The judge for the quarterly prize for the Summer issue is Dorrith Leipziger, who leapt onto our pages six years ago and has been a steady presence since.  As you may know, she is of the nonageneration persuasion (age being a matter of personal choice, time being an illusion).  Her comments follow:

It wasn’t easy, but I finally settled on James Tweedie’s Forever Nine as my first choice of all the good poems in the Summer 2020 issue.  His mastery of the sonnet is evident in both form and substance.  His readers are swept along with him into the joys of summertime dives into the cold waters of a nearby lake, a seasonal pleasure not only of boyhood memory but effortlessly repeatable as grown-up indulgence.  One can only wish that all of us were blessed with the gift of recreating the past with such ease and enthusiasm.

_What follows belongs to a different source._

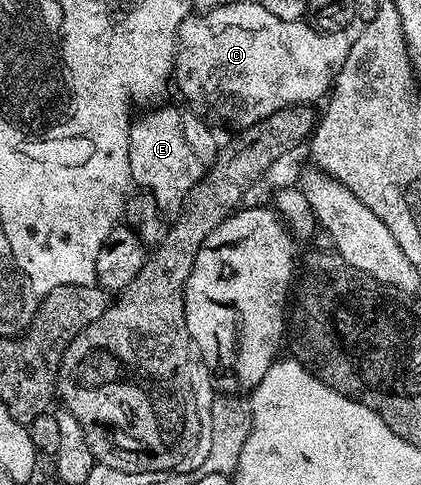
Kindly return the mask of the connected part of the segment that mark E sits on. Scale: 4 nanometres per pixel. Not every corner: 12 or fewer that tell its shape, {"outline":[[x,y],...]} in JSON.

Bill Guest’s Kite and Balloon, aptly appearing on the same page as another salute to the carefree abandon of boyhood, is a close runner-up.  His twelve well-crafted lines move easily as he watches his two wind-borne toys fly up into the sky, harbingers of the astronauts to come.  I do understand his decision to stop just short of another sonnet, having fallen into this sense of closure often in my own writing.  When a poem has found its natural resolution, form shouldn’t force the poet to go on.

Time may be an illusion, but it doesn’t stand still, and change is inescapable.  We chose to put our home and office in Jericho into the past tense, and as of December, are what Vermonters call “snowbirds,” —those fleeing the winter winds and migrating back when the warm weather returns.  With this shift, our vehicles of poetic communication with contributors and subscribers will expand of necessity.  You may still send submissions and subscriptions by postal service to the post office in Jericho (P. O. Box 110, Jericho, VT 05465) and they (wonderful people!) will forward the mail.  And we will have to grudgingly open the email door to submissions.  For now, you may submit by email if you have been previously published in our pages.  Shhhhhh…..keep it close to the vest.  We’ll tip toe toward digital submissions together, considering options as we go.

The collegiate contest is in full swing, and we look forward to receiving good poetry from undergraduate students in the continental United States (and Hawaii).  Please encourage any young poets that you know to enter!  The first prize is $500.  Entries are carefully gathered for consideration by college contest coordinator, Tanya Cimonetti, 1393 Spear Street, Burlington, VT  05403.  The  postmark deadline is December 31st, with winners to be announced in the Winter 2021 issue. 

Ever and always, we are deeply grateful to the Lyric Foundation for making The Lyric financially viable, a little literary ship sailing through the vicissitudes of the decades, and coming now into our 100th year of publication.

The poems here help us remember that despite reports to the contrary,  truth, beauty, love and wisdom are alive and well in the hearts of poets and people everywhere.